╭─ Estratto della pagina

Da iPhone a Mac: il chip M5 segna la fusione definitiva tra A19 Pro e Apple Silicon

A cinque anni dall’arrivo dei primi Mac con Apple Silicon, la rivoluzione sembra ancora in pieno corso. Gli utenti dei modelli con chip M1 continuano a descrivere prestazioni eccellenti e una longevità sorprendente, ma con il debutto dell’M5, Apple ha compiuto un ulteriore salto in avanti. Presentato come un’evoluzione radicale rispetto all’M4, il nuovo processore promette miglioramenti sostanziali in ogni area, dalla grafica all’intelligenza artificiale.
Il chip M5 introduce una GPU di nuova generazione a 10 core, ciascuno dotato di un Neural Accelerator dedicato, capace di moltiplicare per quattro le prestazioni di calcolo GPU rispetto all’M4 e addirittura per sei rispetto all’M1. Il risultato è un incremento fino al 45% della potenza grafica, grazie anche alla terza generazione di ray tracing e a una larghezza di banda della memoria unificata aumentata del 30%, ora pari a 153 GB/s. Sul fronte CPU, l’architettura combina fino a quattro core ad alte prestazioni e sei ad alta efficienza, offrendo un guadagno del 15% nelle attività multithread. A completare il quadro ci sono un Neural Engine a 16 core potenziato e un nuovo media engine, pensati per gestire con agilità i carichi di lavoro più pesanti.
Ma secondo Jason Cross di Macworld, il vero colpo di scena non è nella potenza pura, bensì nella sorprendente somiglianza tra l’M5 e l’A19 Pro dell’iPhone 17 Pro. Nel suo articolo intitolato “Apple’s M5 Mac chip is just a big A19 Pro, and that’s a good thing”, Cross sottolinea che le due architetture condividono praticamente tutto: dai core del processore ai Neural Accelerator integrati nella GPU, fino all’aumento del 30% della larghezza di banda della memoria, un valore identico al salto registrato dall’A19 Pro rispetto al precedente A18 Pro.

╰─

- [Attività da svolgere]:
1) Riporta senza alcuna modifica il passo dell'articolo sul chip M5 che comincia con le parole "Il chip M5 introduce" e si chiude dopo le parole "lavoro più pesanti.".
2) Prosegui l'articolo sul chip M5 di Apple a partire dal punto in cui si interrompe.
Le voci riportate di seguito costituiscono un materiale a sé, distinto dall'articolo.

╭─ Voci fornite

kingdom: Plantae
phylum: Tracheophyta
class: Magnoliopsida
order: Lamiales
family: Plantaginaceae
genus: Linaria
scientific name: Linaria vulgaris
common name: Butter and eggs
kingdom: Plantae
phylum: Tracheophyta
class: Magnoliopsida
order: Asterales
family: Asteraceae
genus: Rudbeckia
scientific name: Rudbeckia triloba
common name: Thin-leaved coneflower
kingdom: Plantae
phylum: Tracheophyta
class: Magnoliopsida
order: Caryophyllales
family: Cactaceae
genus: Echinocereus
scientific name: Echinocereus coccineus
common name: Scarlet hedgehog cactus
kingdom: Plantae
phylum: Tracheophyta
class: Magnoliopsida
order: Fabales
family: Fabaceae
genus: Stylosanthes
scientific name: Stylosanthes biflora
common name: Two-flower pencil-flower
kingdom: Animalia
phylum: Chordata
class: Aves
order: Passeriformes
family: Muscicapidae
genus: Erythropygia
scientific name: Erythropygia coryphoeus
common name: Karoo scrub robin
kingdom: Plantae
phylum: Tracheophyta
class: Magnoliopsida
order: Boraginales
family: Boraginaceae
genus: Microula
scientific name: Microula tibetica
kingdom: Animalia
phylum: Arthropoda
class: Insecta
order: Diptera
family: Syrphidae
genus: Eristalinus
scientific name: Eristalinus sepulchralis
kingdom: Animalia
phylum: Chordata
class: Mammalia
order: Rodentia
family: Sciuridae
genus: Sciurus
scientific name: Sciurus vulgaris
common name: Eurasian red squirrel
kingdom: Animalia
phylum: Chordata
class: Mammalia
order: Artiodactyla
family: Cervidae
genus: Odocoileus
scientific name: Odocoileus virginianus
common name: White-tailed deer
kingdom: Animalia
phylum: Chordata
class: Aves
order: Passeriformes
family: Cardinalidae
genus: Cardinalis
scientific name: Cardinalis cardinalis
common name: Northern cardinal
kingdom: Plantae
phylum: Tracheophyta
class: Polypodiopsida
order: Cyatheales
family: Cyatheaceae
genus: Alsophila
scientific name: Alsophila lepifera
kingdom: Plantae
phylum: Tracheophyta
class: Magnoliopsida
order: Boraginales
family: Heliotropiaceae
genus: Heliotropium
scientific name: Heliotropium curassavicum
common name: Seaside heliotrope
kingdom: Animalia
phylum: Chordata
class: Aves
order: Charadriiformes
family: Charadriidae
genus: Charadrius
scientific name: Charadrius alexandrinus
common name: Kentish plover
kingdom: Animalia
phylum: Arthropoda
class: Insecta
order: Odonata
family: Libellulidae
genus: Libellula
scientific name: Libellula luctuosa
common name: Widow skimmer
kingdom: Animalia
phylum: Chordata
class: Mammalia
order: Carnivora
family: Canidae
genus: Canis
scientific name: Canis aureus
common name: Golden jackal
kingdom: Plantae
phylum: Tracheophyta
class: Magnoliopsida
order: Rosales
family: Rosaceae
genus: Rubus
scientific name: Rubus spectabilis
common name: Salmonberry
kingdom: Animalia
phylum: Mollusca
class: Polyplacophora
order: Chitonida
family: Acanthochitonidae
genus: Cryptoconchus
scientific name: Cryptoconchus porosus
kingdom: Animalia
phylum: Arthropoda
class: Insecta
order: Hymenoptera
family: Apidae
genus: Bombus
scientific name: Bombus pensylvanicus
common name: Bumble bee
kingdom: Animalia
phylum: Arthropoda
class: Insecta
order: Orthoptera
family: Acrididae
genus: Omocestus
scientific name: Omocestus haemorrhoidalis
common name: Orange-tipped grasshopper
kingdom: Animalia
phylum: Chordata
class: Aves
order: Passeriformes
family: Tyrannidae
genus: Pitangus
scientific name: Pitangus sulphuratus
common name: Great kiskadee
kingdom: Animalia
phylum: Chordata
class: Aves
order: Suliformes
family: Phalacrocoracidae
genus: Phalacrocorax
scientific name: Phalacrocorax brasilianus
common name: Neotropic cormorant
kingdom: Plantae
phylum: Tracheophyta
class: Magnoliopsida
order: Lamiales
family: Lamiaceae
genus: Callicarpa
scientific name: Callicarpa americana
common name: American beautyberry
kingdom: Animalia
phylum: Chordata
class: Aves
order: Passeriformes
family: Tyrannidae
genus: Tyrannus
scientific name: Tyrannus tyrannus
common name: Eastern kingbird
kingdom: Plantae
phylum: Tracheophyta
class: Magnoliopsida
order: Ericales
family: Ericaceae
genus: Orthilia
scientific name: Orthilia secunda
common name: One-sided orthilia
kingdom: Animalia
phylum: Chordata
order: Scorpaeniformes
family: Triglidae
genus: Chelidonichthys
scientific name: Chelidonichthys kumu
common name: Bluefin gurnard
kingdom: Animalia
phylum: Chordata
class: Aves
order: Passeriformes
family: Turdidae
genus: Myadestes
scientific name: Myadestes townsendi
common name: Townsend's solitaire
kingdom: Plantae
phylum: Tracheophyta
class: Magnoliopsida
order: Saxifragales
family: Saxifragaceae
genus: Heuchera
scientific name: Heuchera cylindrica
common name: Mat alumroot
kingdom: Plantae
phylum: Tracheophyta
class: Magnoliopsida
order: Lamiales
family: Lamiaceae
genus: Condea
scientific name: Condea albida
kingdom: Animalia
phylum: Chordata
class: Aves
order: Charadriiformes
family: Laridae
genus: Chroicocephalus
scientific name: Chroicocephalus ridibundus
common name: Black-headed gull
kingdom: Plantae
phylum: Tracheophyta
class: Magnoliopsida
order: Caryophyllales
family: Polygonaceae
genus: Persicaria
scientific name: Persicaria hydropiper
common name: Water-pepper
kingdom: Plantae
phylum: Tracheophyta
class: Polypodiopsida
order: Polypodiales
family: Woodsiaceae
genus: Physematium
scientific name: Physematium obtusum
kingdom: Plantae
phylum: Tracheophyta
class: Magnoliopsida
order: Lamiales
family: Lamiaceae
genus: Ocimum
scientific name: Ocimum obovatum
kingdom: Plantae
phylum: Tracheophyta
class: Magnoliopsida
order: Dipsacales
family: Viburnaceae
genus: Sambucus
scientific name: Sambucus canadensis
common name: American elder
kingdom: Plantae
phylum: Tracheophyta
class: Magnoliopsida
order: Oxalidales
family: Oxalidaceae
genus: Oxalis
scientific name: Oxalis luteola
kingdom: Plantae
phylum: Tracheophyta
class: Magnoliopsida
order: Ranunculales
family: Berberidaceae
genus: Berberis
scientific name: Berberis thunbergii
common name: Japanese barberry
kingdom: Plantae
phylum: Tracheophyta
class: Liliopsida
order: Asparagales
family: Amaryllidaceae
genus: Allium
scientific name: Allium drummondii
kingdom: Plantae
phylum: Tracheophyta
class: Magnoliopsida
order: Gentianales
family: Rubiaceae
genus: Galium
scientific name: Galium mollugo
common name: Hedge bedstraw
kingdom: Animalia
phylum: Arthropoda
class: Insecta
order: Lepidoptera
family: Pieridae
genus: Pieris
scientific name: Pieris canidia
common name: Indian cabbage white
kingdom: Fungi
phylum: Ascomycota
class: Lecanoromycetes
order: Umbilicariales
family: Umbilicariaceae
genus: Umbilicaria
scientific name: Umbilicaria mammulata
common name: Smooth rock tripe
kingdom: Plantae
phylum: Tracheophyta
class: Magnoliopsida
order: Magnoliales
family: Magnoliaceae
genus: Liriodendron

╰─

- [Soluzioni numerate]:
1)
Il chip M5 introduce una GPU di nuova generazione a 10 core, ciascuno dotato di un Neural Accelerator dedicato, capace di moltiplicare per quattro le prestazioni di calcolo GPU rispetto all’M4 e addirittura per sei rispetto all’M1. Il risultato è un incremento fino al 45% della potenza grafica, grazie anche alla terza generazione di ray tracing e a una larghezza di banda della memoria unificata aumentata del 30%, ora pari a 153 GB/s. Sul fronte CPU, l’architettura combina fino a quattro core ad alte prestazioni e sei ad alta efficienza, offrendo un guadagno del 15% nelle attività multithread. A completare il quadro ci sono un Neural Engine a 16 core potenziato e un nuovo media engine, pensati per gestire con agilità i carichi di lavoro più pesanti.

2)
Le differenze tra i due chip sembrano limitarsi al numero di core e a una maggiore ampiezza delle cache, ma la base tecnologica resta la stessa. In sostanza, l’M5 appare come una versione “espansa” dell’A19 Pro, progettata per gestire applicazioni professionali ma costruita sullo stesso DNA del chip degli iPhone più avanzati.
Questa convergenza, sostiene Cross, è un vantaggio strategico: consente agli sviluppatori di lavorare su una piattaforma uniforme, con prestazioni prevedibili e coerenti su tutti i dispositivi Apple. Un’idea che fino a pochi anni fa sarebbe sembrata impensabile: oggi, l’iPhone è alimentato da un processore praticamente di classe Mac, mentre i Mac adottano un design ereditato dal mondo mobile. Un cerchio che si chiude, e che conferma quanto la visione di Apple punti ormai a un’unica, potente architettura universale.


1 commenti
Confermo l’attuale efficienza degli M1, in famiglia ce ne sono 3 (uno dei quali a bordo di un meraviglioso MBP 13 con touchbar, un gioiello di estetica e funzionalità) e non accusano gli anni, almeno per ora. Un dei miei figli, passato all’M2 (ereditato da me che ho preso un M4 pro) lamenta una minor durata della batteria rispetto a M1. Ah, considerando pure iPad in effetti di M1 ce ne sono quattro, su iPad va che è un piacere.